- Material for this exercise
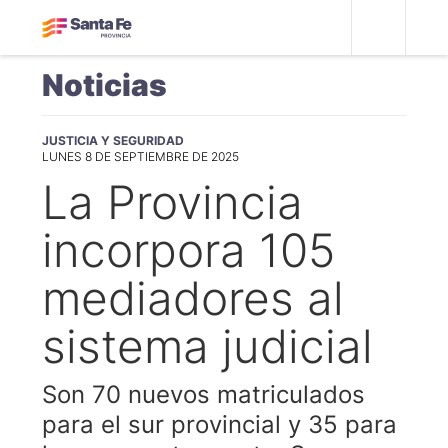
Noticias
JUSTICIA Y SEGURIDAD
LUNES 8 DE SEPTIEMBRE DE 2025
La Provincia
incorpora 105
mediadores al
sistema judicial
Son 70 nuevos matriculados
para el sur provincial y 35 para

--

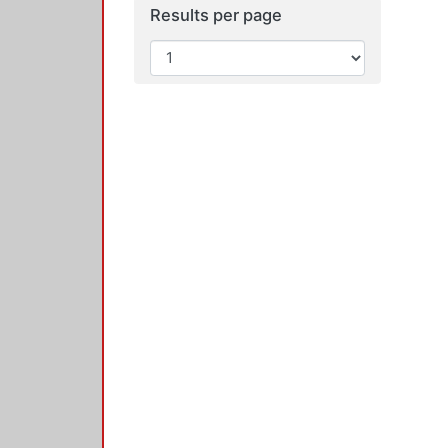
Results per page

- Work to be completed
In the listing above, locate the line containing "sistema judicial" and the line containing "para el sur provincial y 35 para". Transcribe those two lines and everything between them, exactly as written.

- Response for this exercise
sistema judicial
Son 70 nuevos matriculados
para el sur provincial y 35 para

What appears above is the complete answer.